Sometimes the ingredient was quite obvious. On Fools Gold, the centerpiece of the song is not the singing or Squire’s wah-pedal-heavy playing, or even the drum sample taken from Bobby Byrd’s 1971 single Hot Pants: it’s Mani’s snaking, driving bassline. When you think of She Bangs the Drums, the first thing that comes to thought is the low-end melody.

The Stone Roses captured in 1989.

In fact, in Mani’s view, when the Stone Roses went wrong musically it was because they were insufficiently groovy. Fools Gold’s disappointing successor One Love was underwhelming, he suggested, because it “needed more groove, it’s a somewhat rigid”. He was a strong supporter of their frequently criticized follow-up record, Second Coming but believed its flaws could have been rectified by removing some of the overdubs of Led Zeppelin-inspired guitar and “returning to the groove”.

He likely had a valid argument. Second Coming’s scattering of highlights often coincide with the instances when Mounfield was really given free rein – Daybreak, Love Spreads, the excellent Begging You – while on its more turgid songs, you can sense him figuratively urging the band to pick up the pace.
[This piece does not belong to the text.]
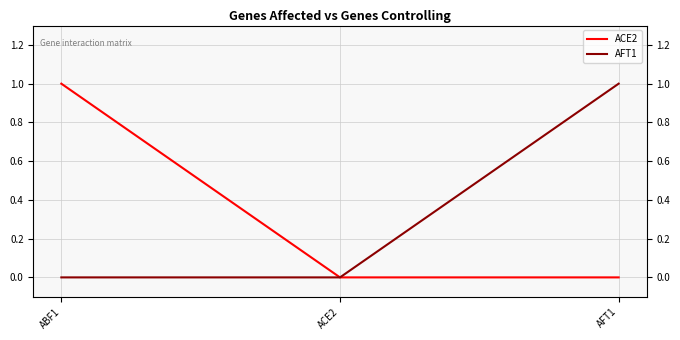

What is the highest value of the ACE2 series?

1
His performance on Tightrope is totally contrary to the lethargy of all other elements that’s happening on the song, while on Straight to the Man he’s clearly trying to inject a some energy into what’s otherwise some unremarkable folk-rock – not a genre one suspects anyone was in a hurry to hear the Stone Roses attempt.

His efforts were in vain: Wren and Squire departed the band following Second Coming’s release, and the Stone Roses collapsed completely after a catastrophic top-billed performance at the 1996 Reading festival. But Mani’s next gig with Primal Scream had an impressively galvanising effect on a band in a decline after the cool response to 1994’s rock-y Give Out But Don’t Give Up. His sound became more echo-laden, heavier and increasingly fuzzy, but the groove that had given the Stone Roses a unique edge was still present – particularly on the laid-back funk of the 1997 single Kowalski – as was his ability to bring his bass work to the fore. His popping, hypnotic bass line is very much the highlight on the brilliant 1999 single Swastika Eyes; his playing on Kill All Hippies – similar to Swastika Eyes, a standout of Xtrmntr, easily the finest album Primal Scream had made since Screamadelica – is magnificent.

Always an friendly, sociable figure – the writer John Robb once observed that the Stone Roses’ aloofness towards the media was always broken if Mani “let his guard down” – he performed at the Stone Roses’ 2012 reunion show at Manchester’s Heaton Park playing a customised bass that bore the legend “Super-Yob”, the nickname of Slade’s outrageously styled and constantly smiling guitarist Dave Hill. Said reformation did not lead to anything more than a lengthy series of hugely lucrative gigs – two new singles released by the reconstituted four-piece served only to prove that whatever magic had been present in 1989 had proved unattainable to rediscover nearly two decades later – and Mani discreetly announced his retirement in 2021. He’d made his money and was now more concerned with angling, which additionally provided “a good reason to go to the pub”.

Maybe he felt he’d done enough: he’d definitely left a mark. The Stone Roses were influential in a variety of ways. Oasis certainly took note of their confident attitude, while Britpop as a movement was informed by a desire to break the usual commercial constraints of indie rock and reach a wider mainstream audience, as the Roses had done. But their most obvious immediate influence was a sort of groove-based change: following their initial success, you abruptly couldn’t move for indie bands who aimed to make their fans move. That was Mani’s artistic raison d’être. “It’s what the rhythm section are for, aren’t they?” he once stated. “That’s what they’re for.”

Anita Owens
Anita Owens

A forward-thinking entrepreneur and tech enthusiast with over a decade of experience in digital transformation and startup consulting.